Keeping an eye on New York City building safety and other site development updates - by Joe Deal

June 20, 2017 - Spotlights

Some researchers predict redevelopment and overall construction activity will remain strong in the New York City market over the next few years. But what comes before the shiny façades, hip new restaurants and boutique shops is years of complex permitting operations and a detailed planning process.  

Diving into a few of the regulations that create safe buildings, one area to evaluate, is the significant uptick in requests for FDNY Rooftop Variances, not only for solar panel installations, but general roof related work. John McDonald, (FDNY lt., retired) head of Bohler Engineering’s NY Fire Prevention Services, said this requirement is instated to ensure the FDNY has adequate access to and clearances to navigate around the roof.  With roofs having everything from antennae, solar panels, mechanical equipment, fixed furniture, gardens and more, these obstacles, and the associated permits, can affect something as simple as a sign or equipment installation. 

Building owners and managers are continuing to take measures to achieve sprinkler, exit sign and photo-luminescent compliance in office buildings of more than 100 ft. in height. McDonald also noted that July of 2017 marks 24 months left to comply with Local Law 26 of 2004, a reminder for all to work toward. Architect/engineer interim reports are due July of 2018 with final certifications issued July of 2019. Landlords who plan on filing extensions based on an undue hardship, and comply with all other requirements (interim reports, approvals, permits etc.), must file by July 1, 2018. 

Looking at site developments, one of the zoning changes being monitored relates to the Garment District. This area of Manhattan, home to many manufacturing companies over the years, has regulated measures to protect the manufacturing uses, but may now see some significant changes in the future. According to New York City Economic Development Corp. information, edits would include removal of the current 1:1 preservation requirements, a limit on construction of new hotels through a special permit process and possible new height and/or setback requirements. Also to note, the NYCEDC plan calls for relocating the Garment District to Brooklyn.

New York’s City’s self-storage market is disrupting traditional, costly retail storage options. Although commonly associated to store collectibles or “extra” household items, these units are increasingly popular for retailers as they offer an alternate and discounted solution to the high cost of in-store space for stowing backroom superfluous goods.
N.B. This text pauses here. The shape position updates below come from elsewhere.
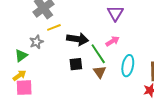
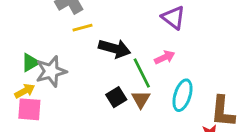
purple triangle: (115, 13) -> (173, 18), turned -30
gray star: (36, 42) -> (51, 71), moved, size x1.5
black square: (76, 64) -> (116, 97), moved, turned -32

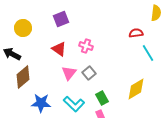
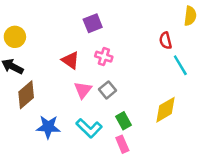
purple square: (61, 19) -> (93, 23), moved
yellow circle: (23, 28) -> (15, 37), moved
red semicircle: (136, 33) -> (166, 41), turned -96

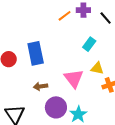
Recently there have been calls for changes related to the approval process of self-storage units in manufacturing zones, which in turn, would potentially impact development. For example, this past May, the New York City Department of City Planning began to review a zoning text amendment that would establish procedures for a new special permit for all new self-storage development in designated areas. The special permit would establish a case-by-case, site-specific review to ensure that the development of self-storage does not diminish future siting opportunities for industrial, more job-intensive businesses. The findings would require the City Planning Commission to evaluate whether a lot or building would be optimal for conforming to a modern-day industrial use. In such a case where the proposed self-storage development would represent a lost opportunity for the future of a more job-intensive industrial business, the special permit would most likely not be granted. For those self-storage projects already in the approval process, a foundation would need to be completed to continue. A process is expected to be in place to address projects with a building permit, but not yet started.
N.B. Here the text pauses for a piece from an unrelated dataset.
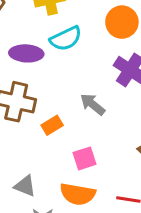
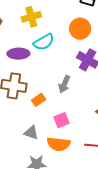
gray arrow: (93, 104) -> (64, 84), turned -102
gray triangle: (25, 186) -> (31, 133), moved

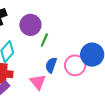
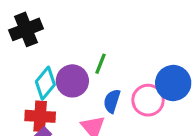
purple circle: (30, 25) -> (72, 81), moved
As the New York City Department of Buildings (DOB) continues to roll out additional portions of its “DOB NOW” initiative, it is imperative for developers and contractors to accurately and efficiently register in the updated system. This allows teams to schedule inspections, check review status, join virtual appointments, access documents and increase the ability to make more informed decisions and be more thoroughly involved in projects throughout their lifecycle. If clients are not involved in the daily operations of this process, it can be difficult to navigate the system and benefit from timely updates, changes and overall efficiencies. With the nuances and complexity of the procedures, getting access to the information and working with a team who knows the details of the system can significantly impact project schedule and cost.

Joe Deal is a principal with Bohler Engineering, New York, N.Y.